We'd see illuminated, weekends on end,

In neighborhood Pageants, Tivolis, Shady Oaks, Esquires, Hi-Pointes,

Films captivating the post-WWII nation

We'd inherit from our nine-to-five, button-down-collar parents,

Who were too invested in the American Dream

To notice us emulating the "risqué," Hays-approved innuendos

Pulsating from closeups of Hollywood's starlets and heartthrobs —

Rita Hayworth, Clark Gable, Dorothy Lamour, Cary Grant,

Barbara Stanwyck, Gregory Peck, Lauren Bacall, Tyrone Power.

 

And even as that era gave way to the airwave-stages of television

(Living rooms aglow with Milton Berle, Sid Caesar, Ed Wynn)

And radios trembled and resonated to the gyrations and vibrations

Of Bill Haley and the Comets, Chuck Berry, Elvis Presley...

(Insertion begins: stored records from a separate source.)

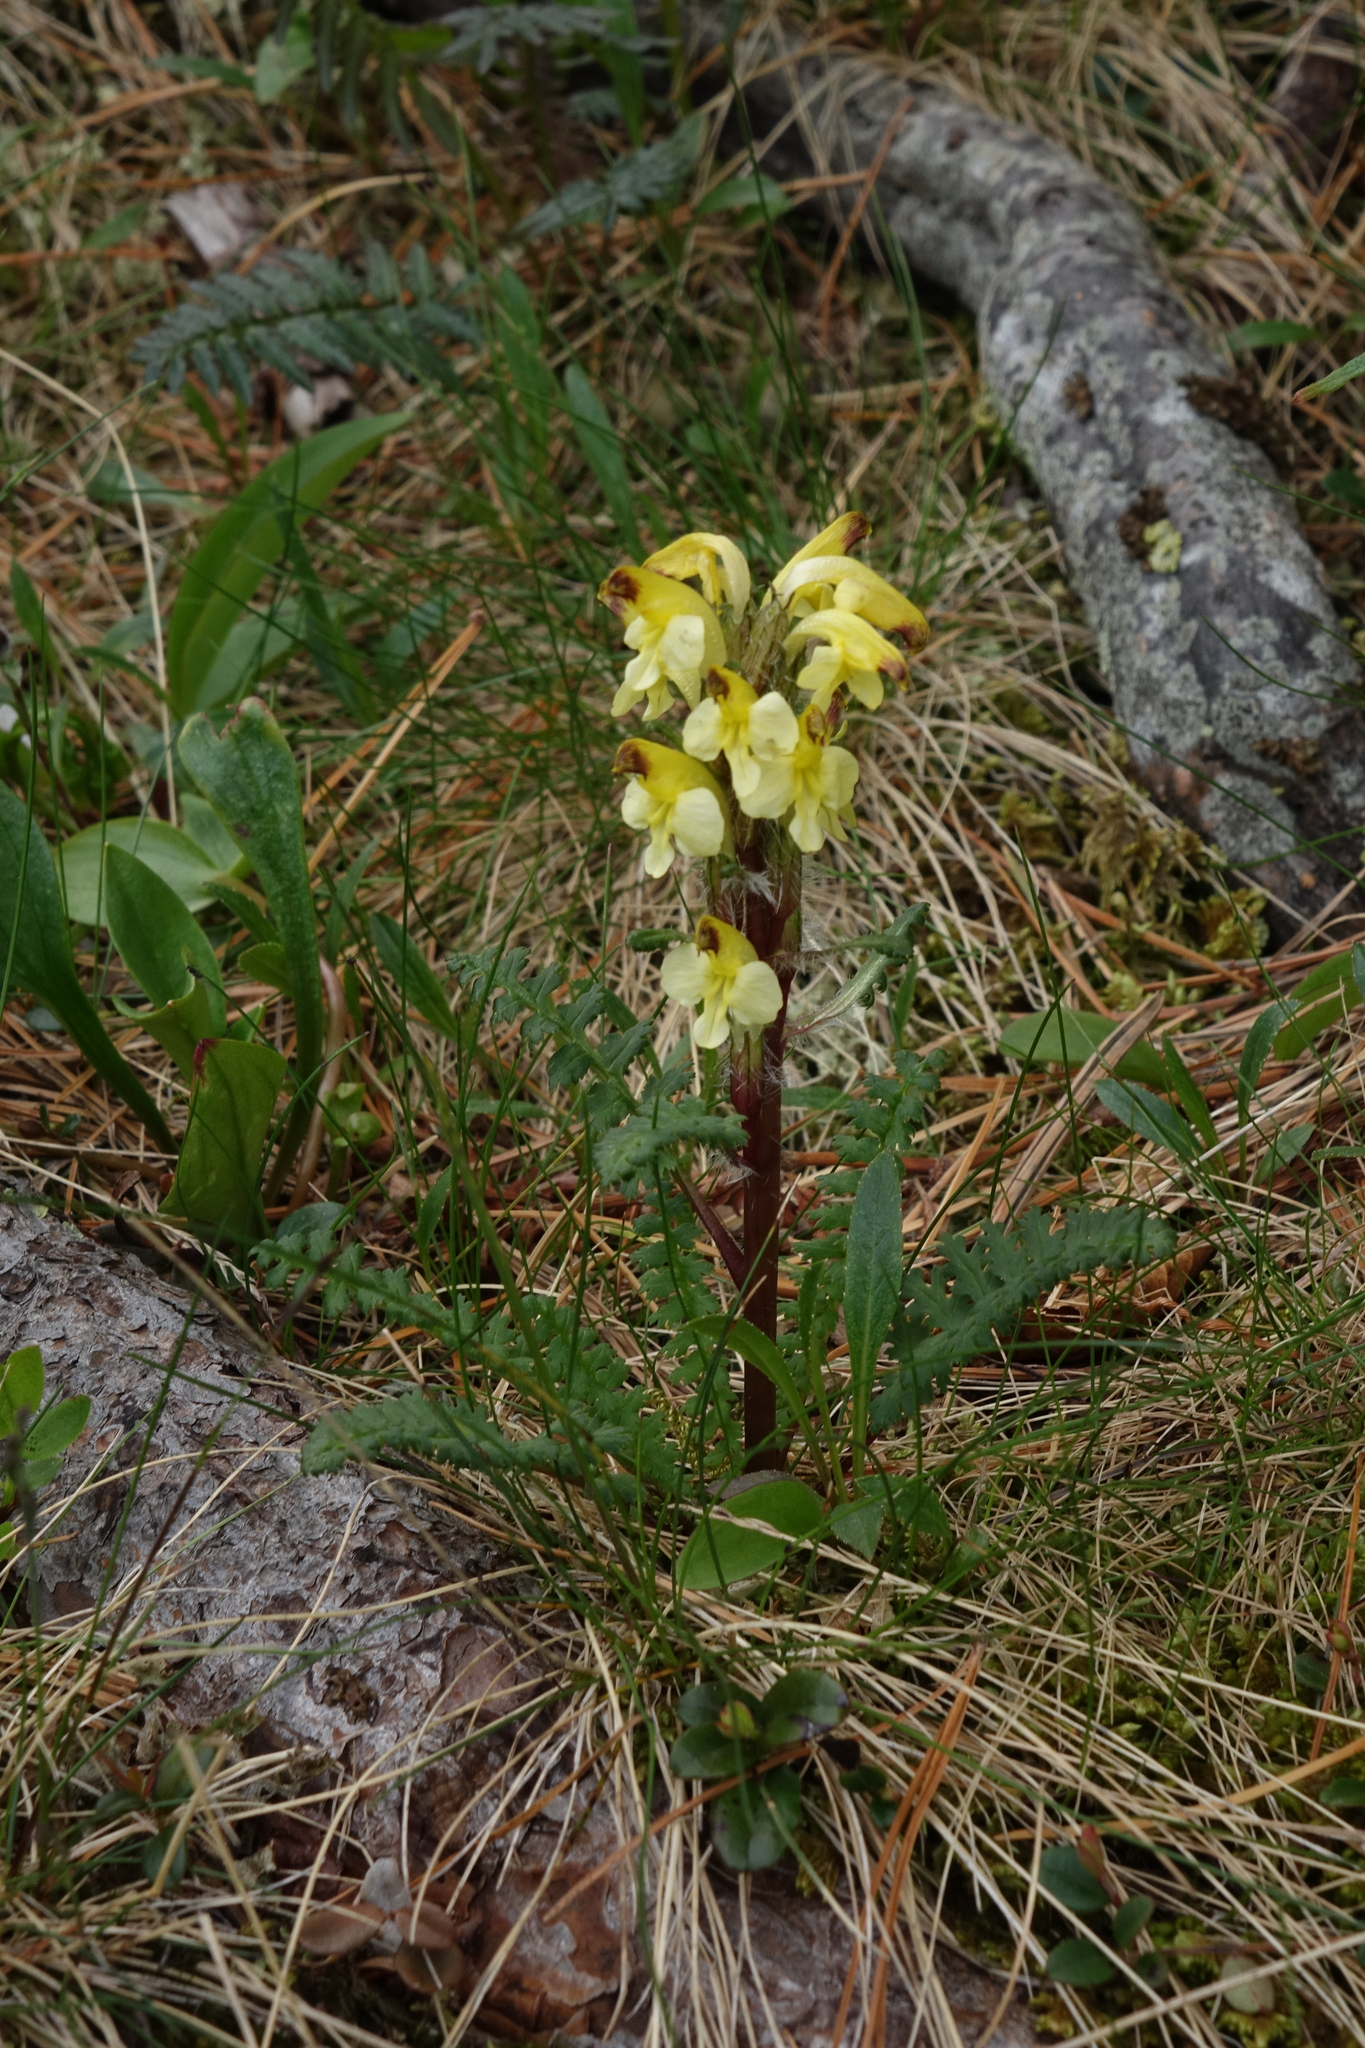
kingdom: Plantae
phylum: Tracheophyta
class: Magnoliopsida
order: Lamiales
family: Orobanchaceae
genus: Pedicularis
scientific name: Pedicularis oederi
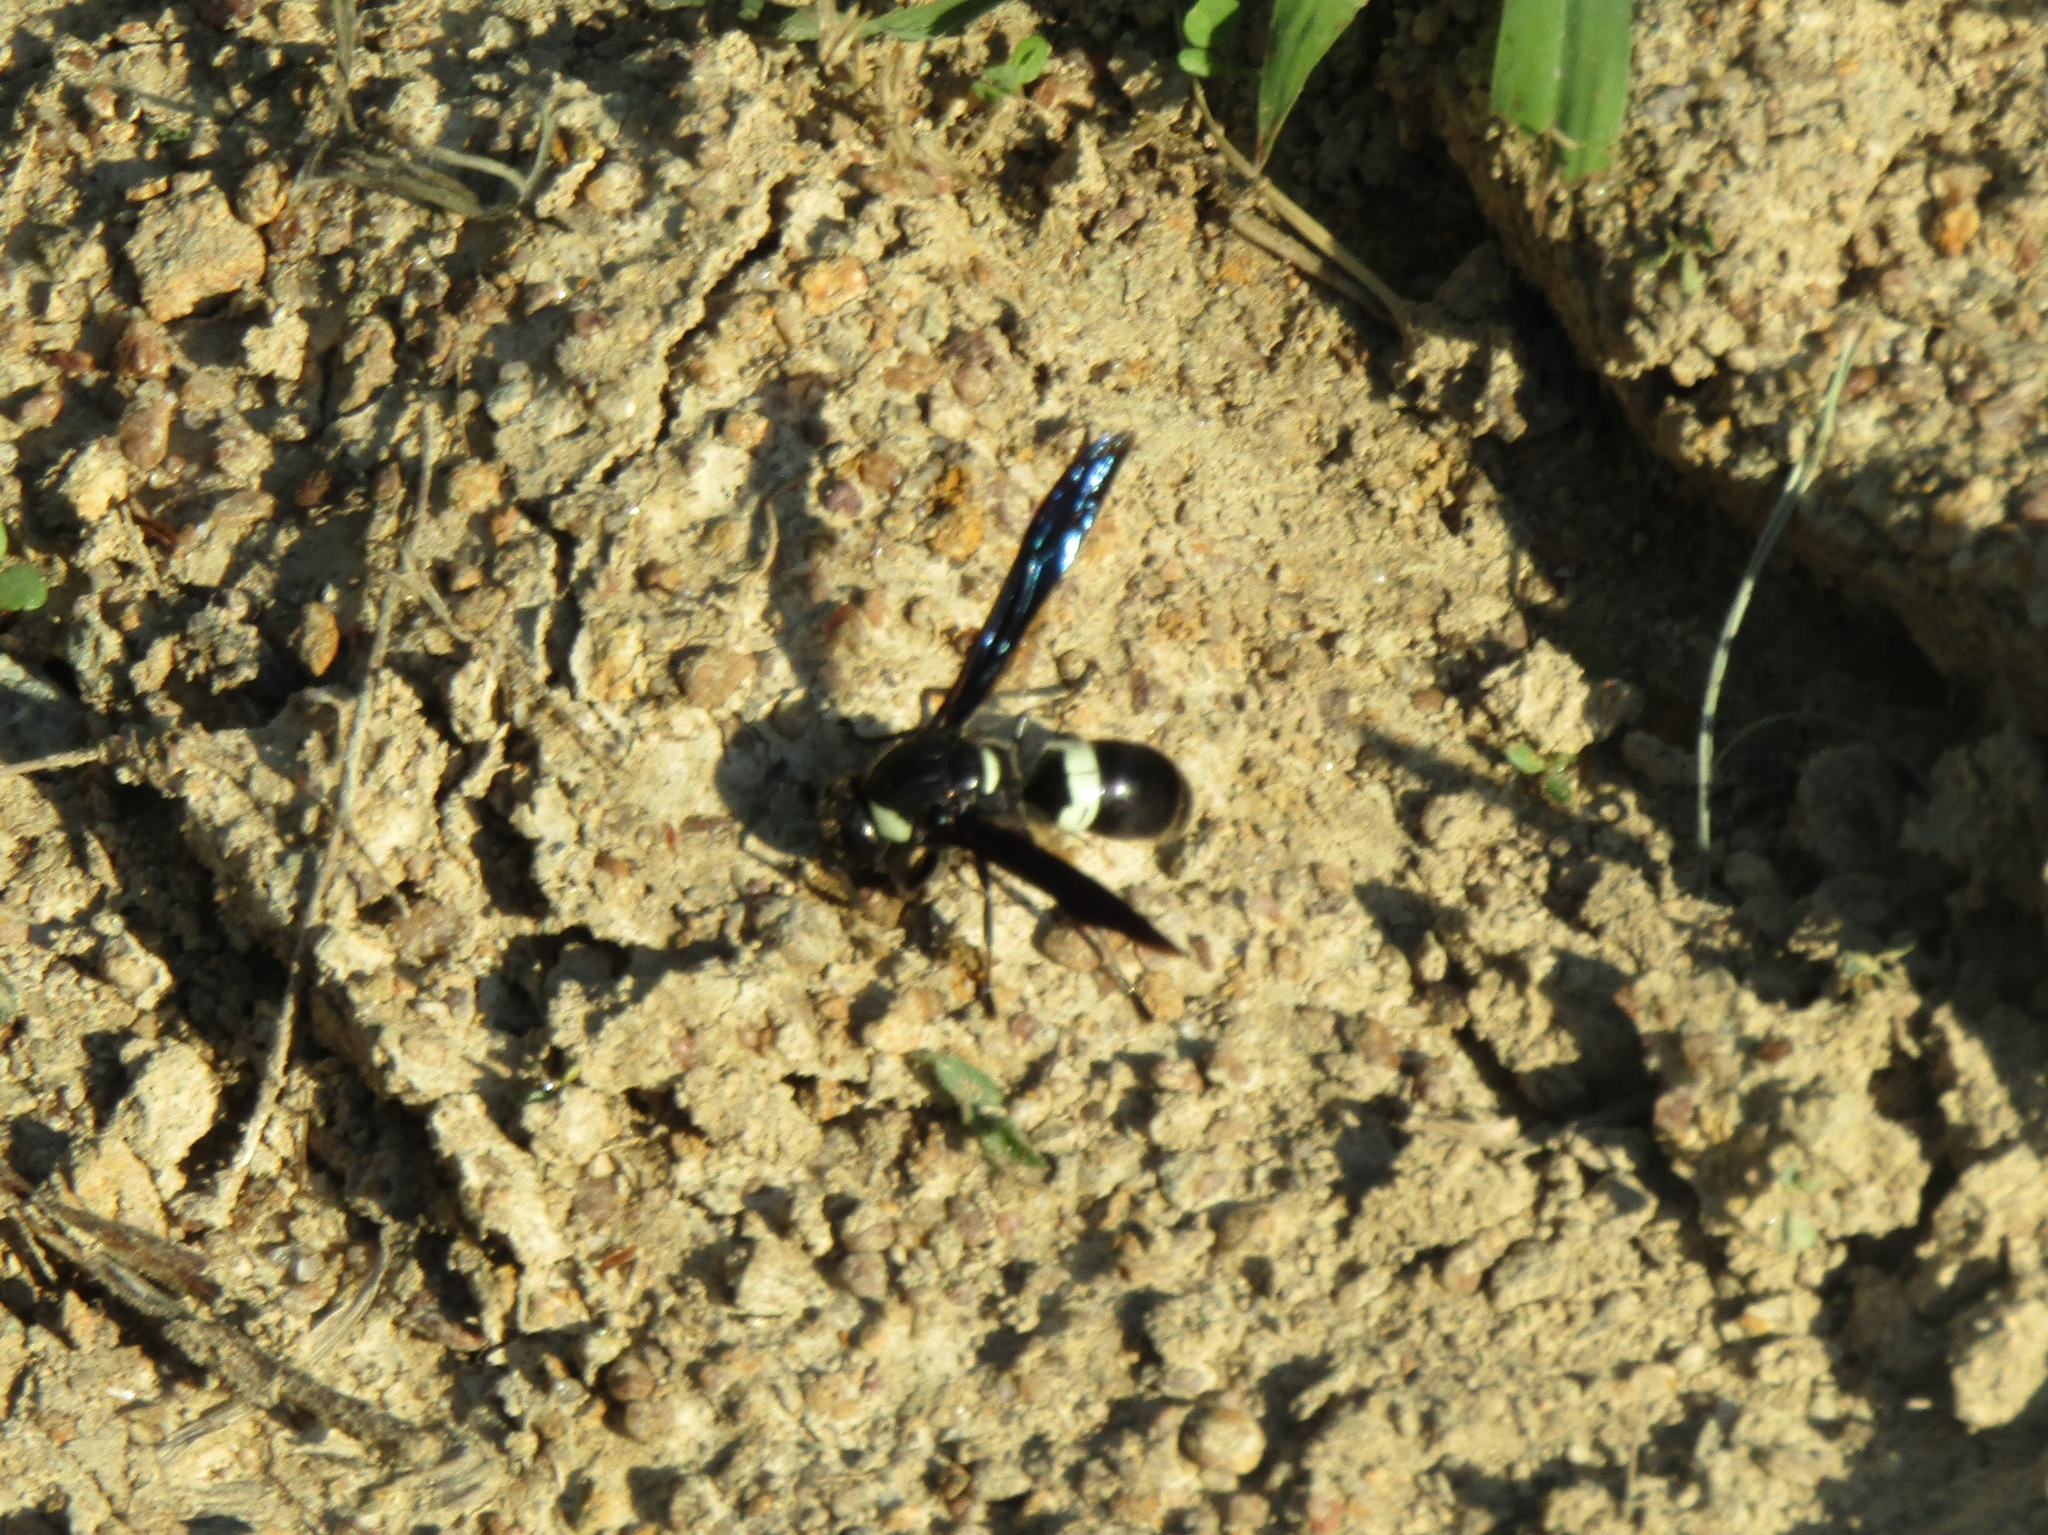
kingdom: Animalia
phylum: Arthropoda
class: Insecta
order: Hymenoptera
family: Eumenidae
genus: Monobia
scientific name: Monobia quadridens
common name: Four-toothed mason wasp
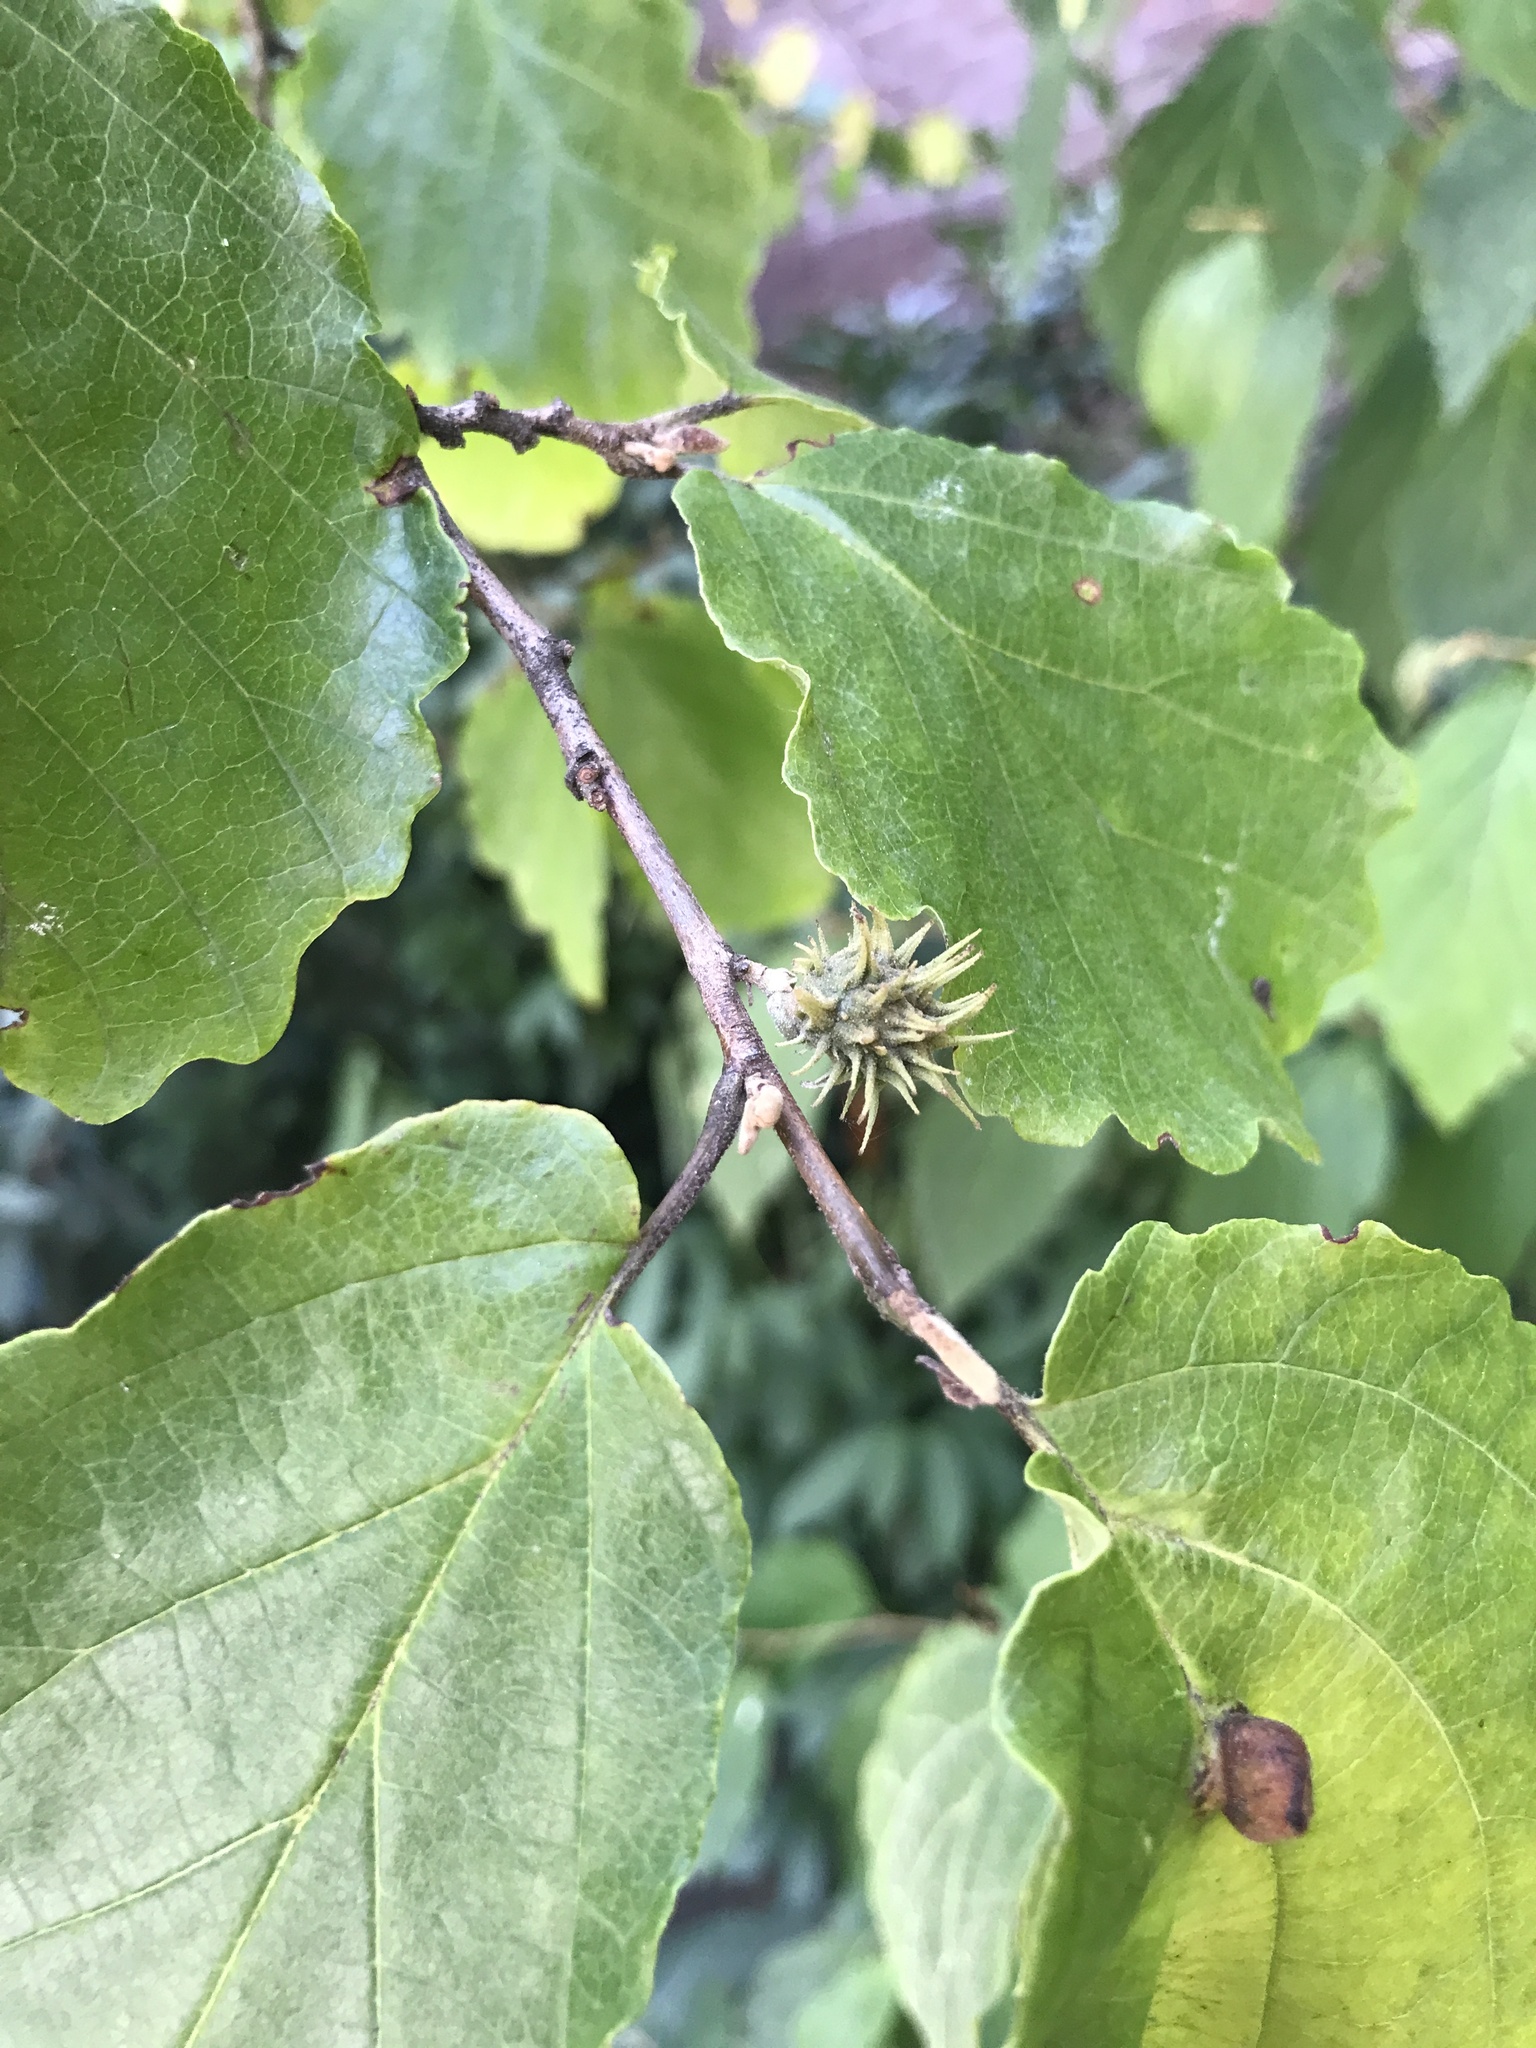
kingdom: Animalia
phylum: Arthropoda
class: Insecta
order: Hemiptera
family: Aphididae
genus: Hamamelistes
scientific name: Hamamelistes spinosus
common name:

Even as those "salacious" acts became passé, ancient hat,

With the advent of Haight-Ashbury's acid-laced passions,

Vietnam's Agent Orange/My Lai nightmares,

Nixon's lies and Dubya's Goebbels-like jingoistic propaganda,

We pre-baby-boomers remained fixated in that innocence and naivete,

When everyone swooned to "Earth Angel," "I Only Have Eyes for You,"

"Silhouettes," "In the Still of the Night," "Sunday Kind of Love,"

Believing that "life could be a dream (sh-boom),
If I could take you up in paradise, up above (sh-boom),"

Which, for you and me, Linda, all these long years later, it is indeed.